Audrie Pott: Boys Admit to Sexually Assaulting Teen Who Committed Suicide

Categories: Law & Order

audriepott.jpg
Audrie Pott
Three Saratoga teens received 30 and 45-day juvenile hall sentences for sexually assaulting and scribbling in Sharpie pen all over Audrie Pott, who hanged herself in 2012 after photos of her graffittied body spread across social media.

While their punishment seemed rather light to some observers, especially given the high-profile nature of the incident, it might help a parallel case that Pott's family is currently fighting in Santa Clara Superior Court.

In October of last year, Lawrence and Sheila Pott filed a wrongful death suit against the three young perpetrators, their parents, the couple who owned the bungalow on Elva Avenue where the crime took place, and a 16-year-old girl who'd been deemed an accessory to the crime. The Potts ascribed Audrie's death to "acute embarrassment, shame, humiliation, etc. arising out of the incidents occurring at the party," and blamed the Elva Ave. homeowners, Michael and Sheila Penuen, for negligently entrusting a house with an unlocked liquor cabinet to the care of their teenage daughter.

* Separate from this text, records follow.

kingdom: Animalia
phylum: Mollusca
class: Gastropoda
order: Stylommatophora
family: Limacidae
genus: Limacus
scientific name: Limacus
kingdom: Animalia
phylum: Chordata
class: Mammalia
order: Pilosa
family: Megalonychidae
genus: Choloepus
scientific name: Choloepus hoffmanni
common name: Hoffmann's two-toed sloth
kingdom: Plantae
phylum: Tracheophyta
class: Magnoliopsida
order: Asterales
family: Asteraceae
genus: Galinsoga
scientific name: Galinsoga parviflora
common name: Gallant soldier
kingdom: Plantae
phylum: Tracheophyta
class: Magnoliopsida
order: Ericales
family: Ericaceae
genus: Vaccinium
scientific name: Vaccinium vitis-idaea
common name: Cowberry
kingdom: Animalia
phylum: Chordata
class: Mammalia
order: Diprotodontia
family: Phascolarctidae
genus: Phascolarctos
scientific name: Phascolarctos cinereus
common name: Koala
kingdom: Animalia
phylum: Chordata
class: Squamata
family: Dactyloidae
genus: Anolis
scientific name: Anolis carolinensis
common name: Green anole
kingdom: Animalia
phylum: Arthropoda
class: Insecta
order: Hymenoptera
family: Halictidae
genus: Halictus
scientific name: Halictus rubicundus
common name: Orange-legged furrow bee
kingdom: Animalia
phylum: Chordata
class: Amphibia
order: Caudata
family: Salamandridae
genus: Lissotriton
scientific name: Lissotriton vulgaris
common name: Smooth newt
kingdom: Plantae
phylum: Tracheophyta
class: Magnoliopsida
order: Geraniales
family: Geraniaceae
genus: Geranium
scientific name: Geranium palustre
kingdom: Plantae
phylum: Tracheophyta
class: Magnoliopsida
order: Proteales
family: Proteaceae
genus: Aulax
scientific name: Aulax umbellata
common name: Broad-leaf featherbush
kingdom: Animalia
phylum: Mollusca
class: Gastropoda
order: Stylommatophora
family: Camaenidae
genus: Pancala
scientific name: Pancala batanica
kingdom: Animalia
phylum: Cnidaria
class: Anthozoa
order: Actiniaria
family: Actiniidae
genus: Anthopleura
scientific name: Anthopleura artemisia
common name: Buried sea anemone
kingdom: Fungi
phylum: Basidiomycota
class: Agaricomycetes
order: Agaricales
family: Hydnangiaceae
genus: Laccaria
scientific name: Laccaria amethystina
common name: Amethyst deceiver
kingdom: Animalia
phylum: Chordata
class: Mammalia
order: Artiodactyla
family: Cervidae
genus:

See Also: Rash of teen cyber-bullying inspires new state law.

That lawsuit is still pending, but news of the guilty plea and sentencing, which leaked to the Merc this week, might help boost the Potts' case.

"....These are admissions of wrongdoing," the Potts' lawyer B. Robert Allard writes, via e-mail. "In that sense, we no longer have to prove that the assaults have occurred."

That said, the boys' seemingly mild sentences don't bode so well for other people looking to prosecute teen bullies. Like the similarly fraught Steubenville rape case, Audrie Pott's suicide came to symbolize the noxious power of teen aggression when it's amplified by social media. It ignited a national debate about where to assign blame when Internet "slut-shaming" gets out of hand, and whether teen tormentors should be held liable when their victims commit suicide.

Pott's suicide even inspired controversial legislation that allows California schools to discipline students for cyber-bullying.

For now, though, juvenile courts have limited ability to punish kids for Internet taunts. Audrie Pott's parents may have to keep seeking justice through other avenues.